[Stored data]

◆ ◆ ◆

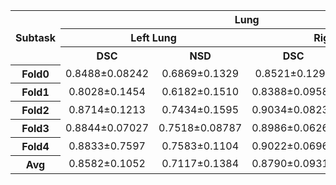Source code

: <table>
<tr>
    <th rowspan="3"><center>Subtask<br/>
    <th colspan="4"><center>Lung</td>
    <th colspan="2" rowspan="2"><center>Infection</td>
</tr>
<tr>
    <th colspan="2"><center>Left Lung</td>
    <th colspan="2"><center>Right Lung</td>
</tr>
<tr>
    <th><center>DSC</td>
    <th><center>NSD</td>
    <th><center>DSC</td>
    <th><center>NSD</td>
    <th><center>DSC</td>
    <th><center>NSD</td>
</tr>
<tr>
    <th><center>Fold0</td>
    <td><center>0.8488±0.08242</td>
    <td><center>0.6869±0.1329</td>
    <td><center>0.8521±0.1299</td>
    <td><center>0.7055±0.1578</td>
    <td><center>0.6808±0.2049</td>
    <td><center>0.7088±0.2130</td>
</tr>
<tr>
    <th><center>Fold1</td>
    <td><center>0.8028±0.1454</td>
    <td><center>0.6182±0.1510</td>
    <td><center>0.8388±0.09582</td>
    <td><center>0.6825±0.09003</td>
    <td><center>0.7132±0.2053</td>
    <td><center>0.7182±0.2296</td>
</tr>
<tr>
    <th><center>Fold2</td>
    <td><center>0.8714±0.1213</td>
    <td><center>0.7434±0.1595</td>
    <td><center>0.9034±0.08237</td>
    <td><center>0.7845±0.1195</td>
    <td><center>0.6618±0.2168</td>
    <td><center>0.7171±0.2415</td>
</tr>
<tr>
    <th><center>Fold3</td>
    <td><center>0.8844±0.07027</td>
    <td><center>0.7518±0.08787</td>
    <td><center>0.8986±0.06260</td>
    <td><center>0.7845±0.07952</td>
    <td><center>0.6813±0.231</td>
    <td><center>0.7084±0.2706</td>
</tr>
<tr>
    <th><center>Fold4</td>
    <td><center>0.8833±0.7597</td>
    <td><center>0.7583±0.1104</td>
    <td><center>0.9022±0.06963</td>
    <td><center>0.7831±0.1020</td>
    <td><center>0.6267±0.2689</td>
    <td><center>0.6493±0.2823</td>
</tr> 
<tr>
    <th><center>Avg</td>
    <td><center>0.8582±0.1052</td>
    <td><center>0.7117±0.1384</td>
    <td><center>0.8790±0.09315</td>
    <td><center>0.7480±0.1191</td>
    <td><center>0.6728±0.2227</td>
    <td><center>0.7004±0.2437</td>
</tr>        
</table>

◆ ◆ ◆

■ **WHAT YOU NEED TO DO**
Would you copy every entry exactly as it stands, leaving out the pictures?

■ **ANSWER**
Source code

: <table>
<tr>
    <th rowspan="3"><center>Subtask<br/>
    <th colspan="4"><center>Lung</td>
    <th colspan="2" rowspan="2"><center>Infection</td>
</tr>
<tr>
    <th colspan="2"><center>Left Lung</td>
    <th colspan="2"><center>Right Lung</td>
</tr>
<tr>
    <th><center>DSC</td>
    <th><center>NSD</td>
    <th><center>DSC</td>
    <th><center>NSD</td>
    <th><center>DSC</td>
    <th><center>NSD</td>
</tr>
<tr>
    <th><center>Fold0</td>
    <td><center>0.8488±0.08242</td>
    <td><center>0.6869±0.1329</td>
    <td><center>0.8521±0.1299</td>
    <td><center>0.7055±0.1578</td>
    <td><center>0.6808±0.2049</td>
    <td><center>0.7088±0.2130</td>
</tr>
<tr>
    <th><center>Fold1</td>
    <td><center>0.8028±0.1454</td>
    <td><center>0.6182±0.1510</td>
    <td><center>0.8388±0.09582</td>
    <td><center>0.6825±0.09003</td>
    <td><center>0.7132±0.2053</td>
    <td><center>0.7182±0.2296</td>
</tr>
<tr>
    <th><center>Fold2</td>
    <td><center>0.8714±0.1213</td>
    <td><center>0.7434±0.1595</td>
    <td><center>0.9034±0.08237</td>
    <td><center>0.7845±0.1195</td>
    <td><center>0.6618±0.2168</td>
    <td><center>0.7171±0.2415</td>
</tr>
<tr>
    <th><center>Fold3</td>
    <td><center>0.8844±0.07027</td>
    <td><center>0.7518±0.08787</td>
    <td><center>0.8986±0.06260</td>
    <td><center>0.7845±0.07952</td>
    <td><center>0.6813±0.231</td>
    <td><center>0.7084±0.2706</td>
</tr>
<tr>
    <th><center>Fold4</td>
    <td><center>0.8833±0.7597</td>
    <td><center>0.7583±0.1104</td>
    <td><center>0.9022±0.06963</td>
    <td><center>0.7831±0.1020</td>
    <td><center>0.6267±0.2689</td>
    <td><center>0.6493±0.2823</td>
</tr> 
<tr>
    <th><center>Avg</td>
    <td><center>0.8582±0.1052</td>
    <td><center>0.7117±0.1384</td>
    <td><center>0.8790±0.09315</td>
    <td><center>0.7480±0.1191</td>
    <td><center>0.6728±0.2227</td>
    <td><center>0.7004±0.2437</td>
</tr>        
</table>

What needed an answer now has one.